◆ DATA SECTION ◆

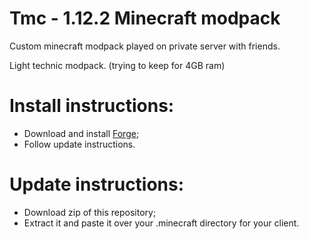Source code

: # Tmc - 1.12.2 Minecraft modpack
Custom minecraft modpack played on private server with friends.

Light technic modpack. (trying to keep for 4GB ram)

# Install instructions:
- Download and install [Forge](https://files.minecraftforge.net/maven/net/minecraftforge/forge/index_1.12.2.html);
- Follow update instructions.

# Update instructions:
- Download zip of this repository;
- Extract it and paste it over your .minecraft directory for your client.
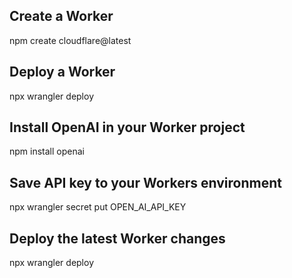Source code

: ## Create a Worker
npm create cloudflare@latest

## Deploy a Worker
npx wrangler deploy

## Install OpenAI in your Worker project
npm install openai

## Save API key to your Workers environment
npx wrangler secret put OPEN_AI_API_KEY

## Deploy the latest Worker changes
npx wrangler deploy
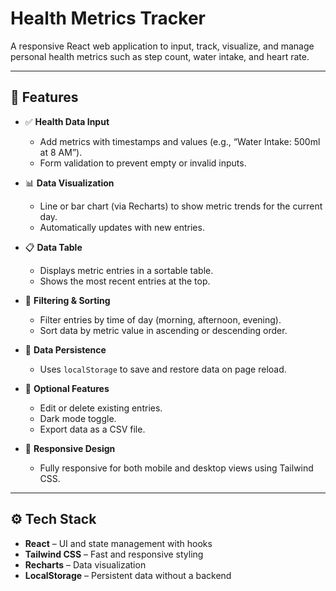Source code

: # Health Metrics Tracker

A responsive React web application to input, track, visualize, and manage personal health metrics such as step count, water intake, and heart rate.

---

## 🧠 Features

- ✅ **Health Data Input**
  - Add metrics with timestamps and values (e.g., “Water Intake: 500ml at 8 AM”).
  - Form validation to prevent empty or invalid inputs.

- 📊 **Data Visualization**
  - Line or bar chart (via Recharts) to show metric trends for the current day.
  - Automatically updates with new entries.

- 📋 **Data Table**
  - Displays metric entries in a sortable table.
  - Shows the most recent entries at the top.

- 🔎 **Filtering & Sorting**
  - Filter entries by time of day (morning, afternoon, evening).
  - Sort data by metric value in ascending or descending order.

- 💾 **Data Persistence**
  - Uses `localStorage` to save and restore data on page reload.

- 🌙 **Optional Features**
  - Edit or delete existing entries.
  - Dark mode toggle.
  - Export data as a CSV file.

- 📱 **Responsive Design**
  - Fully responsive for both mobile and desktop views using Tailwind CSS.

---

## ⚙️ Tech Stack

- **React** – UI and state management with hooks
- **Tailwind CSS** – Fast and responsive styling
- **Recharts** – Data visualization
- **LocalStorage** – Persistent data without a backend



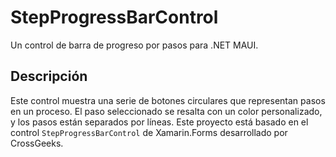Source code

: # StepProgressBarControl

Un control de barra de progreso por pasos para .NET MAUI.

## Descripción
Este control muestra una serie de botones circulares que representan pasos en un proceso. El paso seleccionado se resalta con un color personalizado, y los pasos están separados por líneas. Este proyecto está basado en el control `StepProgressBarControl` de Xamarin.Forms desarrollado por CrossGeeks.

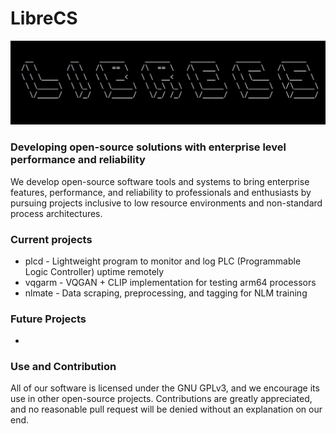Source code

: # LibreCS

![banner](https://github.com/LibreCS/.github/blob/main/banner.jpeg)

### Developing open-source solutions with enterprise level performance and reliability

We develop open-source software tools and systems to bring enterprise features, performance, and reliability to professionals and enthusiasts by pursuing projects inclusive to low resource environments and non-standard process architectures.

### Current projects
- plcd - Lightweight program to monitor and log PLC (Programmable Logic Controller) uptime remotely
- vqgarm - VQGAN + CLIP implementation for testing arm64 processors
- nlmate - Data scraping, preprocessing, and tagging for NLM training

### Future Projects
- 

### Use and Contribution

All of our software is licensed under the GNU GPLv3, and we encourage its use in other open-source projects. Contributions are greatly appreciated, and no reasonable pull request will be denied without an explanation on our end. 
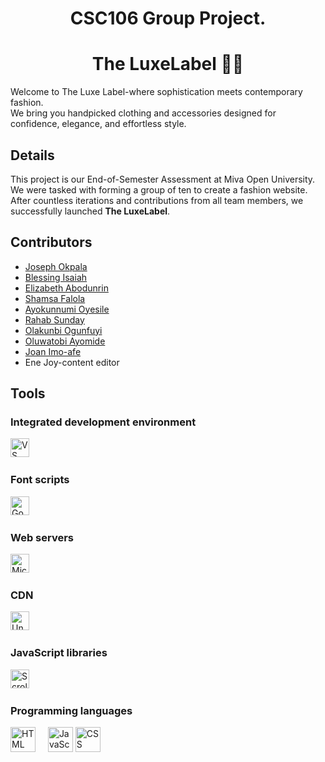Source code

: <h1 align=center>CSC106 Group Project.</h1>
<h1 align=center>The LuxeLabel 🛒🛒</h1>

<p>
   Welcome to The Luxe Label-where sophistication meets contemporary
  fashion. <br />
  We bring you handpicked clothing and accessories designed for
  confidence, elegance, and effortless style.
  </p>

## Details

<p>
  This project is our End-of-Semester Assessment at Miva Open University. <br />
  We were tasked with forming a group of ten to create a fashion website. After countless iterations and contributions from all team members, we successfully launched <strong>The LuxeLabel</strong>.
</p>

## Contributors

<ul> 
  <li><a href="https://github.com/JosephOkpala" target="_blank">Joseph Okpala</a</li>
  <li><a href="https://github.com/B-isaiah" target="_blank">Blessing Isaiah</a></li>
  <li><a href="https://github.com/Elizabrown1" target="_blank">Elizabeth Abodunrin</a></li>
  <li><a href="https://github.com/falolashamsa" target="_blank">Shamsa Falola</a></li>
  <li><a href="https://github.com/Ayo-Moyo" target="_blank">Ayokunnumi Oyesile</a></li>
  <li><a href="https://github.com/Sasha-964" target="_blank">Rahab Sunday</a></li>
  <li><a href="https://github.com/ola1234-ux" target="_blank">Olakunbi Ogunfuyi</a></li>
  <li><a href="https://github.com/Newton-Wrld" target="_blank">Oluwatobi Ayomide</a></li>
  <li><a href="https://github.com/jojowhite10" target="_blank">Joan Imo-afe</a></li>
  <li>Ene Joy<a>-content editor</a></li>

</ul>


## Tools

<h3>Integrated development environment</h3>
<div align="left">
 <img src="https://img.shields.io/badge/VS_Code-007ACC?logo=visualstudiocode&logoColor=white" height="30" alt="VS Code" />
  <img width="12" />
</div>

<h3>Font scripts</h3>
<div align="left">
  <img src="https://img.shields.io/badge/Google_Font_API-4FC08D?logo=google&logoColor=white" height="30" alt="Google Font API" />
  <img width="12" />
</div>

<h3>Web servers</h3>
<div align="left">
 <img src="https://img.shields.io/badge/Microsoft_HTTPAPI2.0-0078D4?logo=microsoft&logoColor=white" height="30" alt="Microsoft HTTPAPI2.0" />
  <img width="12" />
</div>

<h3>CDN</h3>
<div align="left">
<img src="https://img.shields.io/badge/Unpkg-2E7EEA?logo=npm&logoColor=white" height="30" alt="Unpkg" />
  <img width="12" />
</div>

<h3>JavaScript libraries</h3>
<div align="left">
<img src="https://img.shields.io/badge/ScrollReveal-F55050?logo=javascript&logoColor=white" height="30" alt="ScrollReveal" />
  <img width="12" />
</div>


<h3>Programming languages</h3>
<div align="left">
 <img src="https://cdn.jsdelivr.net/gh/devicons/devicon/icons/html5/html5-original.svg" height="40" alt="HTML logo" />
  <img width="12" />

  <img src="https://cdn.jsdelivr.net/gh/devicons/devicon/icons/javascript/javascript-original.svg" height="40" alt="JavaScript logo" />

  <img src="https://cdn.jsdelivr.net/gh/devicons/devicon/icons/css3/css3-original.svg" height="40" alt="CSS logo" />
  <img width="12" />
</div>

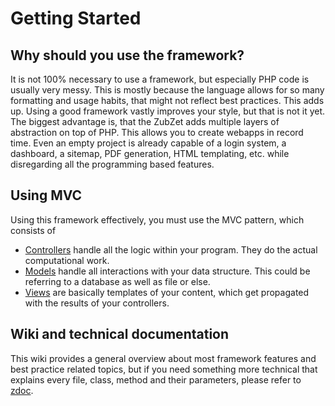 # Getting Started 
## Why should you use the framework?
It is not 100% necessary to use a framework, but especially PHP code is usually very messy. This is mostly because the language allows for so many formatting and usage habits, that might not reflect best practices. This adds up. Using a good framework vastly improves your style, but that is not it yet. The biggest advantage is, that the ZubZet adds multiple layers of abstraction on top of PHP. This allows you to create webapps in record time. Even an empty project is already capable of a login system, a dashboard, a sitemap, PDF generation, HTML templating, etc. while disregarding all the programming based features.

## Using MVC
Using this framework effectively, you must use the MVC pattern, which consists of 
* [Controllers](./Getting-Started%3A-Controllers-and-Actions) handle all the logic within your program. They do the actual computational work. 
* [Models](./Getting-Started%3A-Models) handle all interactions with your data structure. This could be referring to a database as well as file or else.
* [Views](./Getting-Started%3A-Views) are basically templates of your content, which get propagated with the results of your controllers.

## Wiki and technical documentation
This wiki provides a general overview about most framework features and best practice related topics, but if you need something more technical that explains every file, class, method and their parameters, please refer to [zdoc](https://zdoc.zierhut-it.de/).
--
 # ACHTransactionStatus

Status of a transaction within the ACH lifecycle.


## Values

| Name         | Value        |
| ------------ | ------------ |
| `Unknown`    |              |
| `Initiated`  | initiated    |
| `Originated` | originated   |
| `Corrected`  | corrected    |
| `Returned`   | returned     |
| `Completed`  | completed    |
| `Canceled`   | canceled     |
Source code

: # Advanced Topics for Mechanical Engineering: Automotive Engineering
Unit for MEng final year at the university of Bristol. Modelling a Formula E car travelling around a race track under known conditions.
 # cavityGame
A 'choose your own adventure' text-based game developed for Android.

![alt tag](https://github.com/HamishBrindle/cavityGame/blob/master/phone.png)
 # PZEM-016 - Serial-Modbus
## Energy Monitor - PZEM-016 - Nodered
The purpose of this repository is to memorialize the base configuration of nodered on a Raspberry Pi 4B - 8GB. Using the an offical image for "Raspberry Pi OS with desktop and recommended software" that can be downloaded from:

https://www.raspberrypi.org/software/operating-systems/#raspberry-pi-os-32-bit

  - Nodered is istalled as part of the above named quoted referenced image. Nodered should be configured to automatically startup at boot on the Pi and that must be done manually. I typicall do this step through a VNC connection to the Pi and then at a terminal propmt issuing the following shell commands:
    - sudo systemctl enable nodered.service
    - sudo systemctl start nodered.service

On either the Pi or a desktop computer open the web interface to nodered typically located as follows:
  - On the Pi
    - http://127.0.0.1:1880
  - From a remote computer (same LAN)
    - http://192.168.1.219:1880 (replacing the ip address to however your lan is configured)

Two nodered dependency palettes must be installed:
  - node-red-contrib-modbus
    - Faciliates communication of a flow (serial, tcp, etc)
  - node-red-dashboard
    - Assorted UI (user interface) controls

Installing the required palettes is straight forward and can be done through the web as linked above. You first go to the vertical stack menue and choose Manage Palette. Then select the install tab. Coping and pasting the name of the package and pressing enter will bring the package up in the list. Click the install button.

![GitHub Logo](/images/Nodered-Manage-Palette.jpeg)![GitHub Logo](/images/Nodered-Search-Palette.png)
* * *
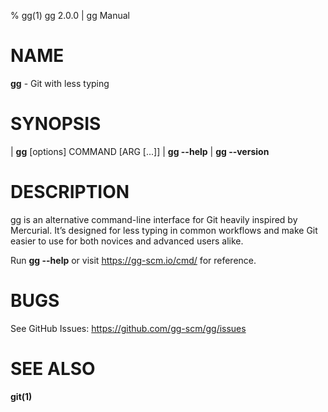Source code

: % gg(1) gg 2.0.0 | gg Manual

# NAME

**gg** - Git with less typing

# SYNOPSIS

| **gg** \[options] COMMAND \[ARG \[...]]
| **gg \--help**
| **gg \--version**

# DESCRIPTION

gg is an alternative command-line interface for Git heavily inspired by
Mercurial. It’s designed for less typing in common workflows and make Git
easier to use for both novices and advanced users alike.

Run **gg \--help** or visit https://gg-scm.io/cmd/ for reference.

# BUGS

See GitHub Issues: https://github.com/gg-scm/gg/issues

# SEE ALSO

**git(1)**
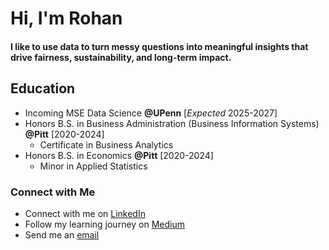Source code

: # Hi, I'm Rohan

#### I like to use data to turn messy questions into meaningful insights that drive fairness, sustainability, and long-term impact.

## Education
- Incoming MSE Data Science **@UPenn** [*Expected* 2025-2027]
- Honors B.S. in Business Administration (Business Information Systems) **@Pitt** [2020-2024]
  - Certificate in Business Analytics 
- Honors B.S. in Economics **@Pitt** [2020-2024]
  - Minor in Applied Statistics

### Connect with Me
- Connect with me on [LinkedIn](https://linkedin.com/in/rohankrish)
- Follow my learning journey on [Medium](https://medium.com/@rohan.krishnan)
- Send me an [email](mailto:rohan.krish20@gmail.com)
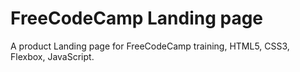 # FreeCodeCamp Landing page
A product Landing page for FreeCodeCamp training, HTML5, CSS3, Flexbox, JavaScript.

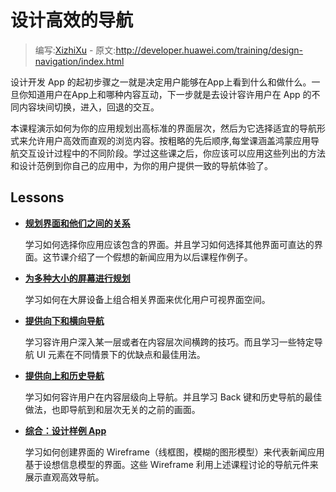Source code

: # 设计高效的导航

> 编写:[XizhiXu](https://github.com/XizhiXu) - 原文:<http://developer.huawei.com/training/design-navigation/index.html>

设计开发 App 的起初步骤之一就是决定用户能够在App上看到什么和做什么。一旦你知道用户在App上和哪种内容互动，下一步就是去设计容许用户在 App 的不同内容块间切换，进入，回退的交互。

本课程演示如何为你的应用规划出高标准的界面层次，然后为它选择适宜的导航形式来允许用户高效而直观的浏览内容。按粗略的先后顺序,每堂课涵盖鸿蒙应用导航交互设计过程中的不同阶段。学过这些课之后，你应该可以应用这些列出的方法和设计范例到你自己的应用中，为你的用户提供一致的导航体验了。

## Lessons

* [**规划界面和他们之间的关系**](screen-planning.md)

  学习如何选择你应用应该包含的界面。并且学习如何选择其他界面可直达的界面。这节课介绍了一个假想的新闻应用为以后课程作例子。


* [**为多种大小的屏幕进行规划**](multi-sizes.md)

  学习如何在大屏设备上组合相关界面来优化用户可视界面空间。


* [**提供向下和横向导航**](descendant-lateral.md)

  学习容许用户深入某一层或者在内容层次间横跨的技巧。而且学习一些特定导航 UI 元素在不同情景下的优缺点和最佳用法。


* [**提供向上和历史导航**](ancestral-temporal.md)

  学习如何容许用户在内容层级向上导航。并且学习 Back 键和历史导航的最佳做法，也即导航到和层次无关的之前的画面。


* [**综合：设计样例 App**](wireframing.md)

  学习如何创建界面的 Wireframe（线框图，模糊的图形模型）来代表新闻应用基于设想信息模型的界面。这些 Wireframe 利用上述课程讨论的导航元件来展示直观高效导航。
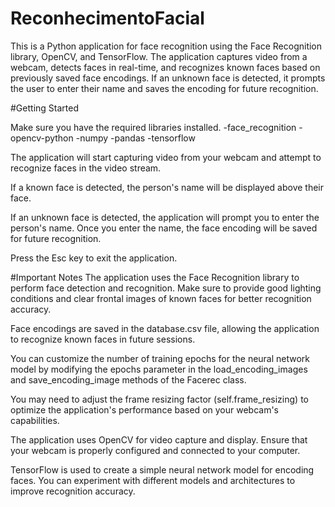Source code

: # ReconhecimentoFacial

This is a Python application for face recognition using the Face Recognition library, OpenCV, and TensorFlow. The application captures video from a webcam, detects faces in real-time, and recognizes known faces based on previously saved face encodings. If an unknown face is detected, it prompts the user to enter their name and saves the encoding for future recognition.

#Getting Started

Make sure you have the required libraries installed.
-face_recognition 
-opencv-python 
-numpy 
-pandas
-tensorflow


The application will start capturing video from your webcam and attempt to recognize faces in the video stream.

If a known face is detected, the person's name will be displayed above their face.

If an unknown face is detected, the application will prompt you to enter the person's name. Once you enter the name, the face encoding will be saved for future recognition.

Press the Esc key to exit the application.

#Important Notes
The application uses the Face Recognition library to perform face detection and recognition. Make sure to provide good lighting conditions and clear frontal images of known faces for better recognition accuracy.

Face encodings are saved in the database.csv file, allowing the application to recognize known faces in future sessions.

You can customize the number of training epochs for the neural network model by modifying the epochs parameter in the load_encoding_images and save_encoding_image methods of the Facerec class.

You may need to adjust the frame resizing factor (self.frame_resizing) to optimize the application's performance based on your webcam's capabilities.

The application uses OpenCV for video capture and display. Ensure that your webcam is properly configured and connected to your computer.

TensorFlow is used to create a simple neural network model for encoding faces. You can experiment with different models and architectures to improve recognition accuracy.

◆ TO DO ◆
Pull every line containing "webcam" out of the material and copy it.

◆ ANSWER TO THIS EXERCISE ◆
This is a Python application for face recognition using the Face Recognition library, OpenCV, and TensorFlow. The application captures video from a webcam, detects faces in real-time, and recognizes known faces based on previously saved face encodings. If an unknown face is detected, it prompts the user to enter their name and saves the encoding for future recognition.
The application will start capturing video from your webcam and attempt to recognize faces in the video stream.
You may need to adjust the frame resizing factor (self.frame_resizing) to optimize the application's performance based on your webcam's capabilities.
The application uses OpenCV for video capture and display. Ensure that your webcam is properly configured and connected to your computer.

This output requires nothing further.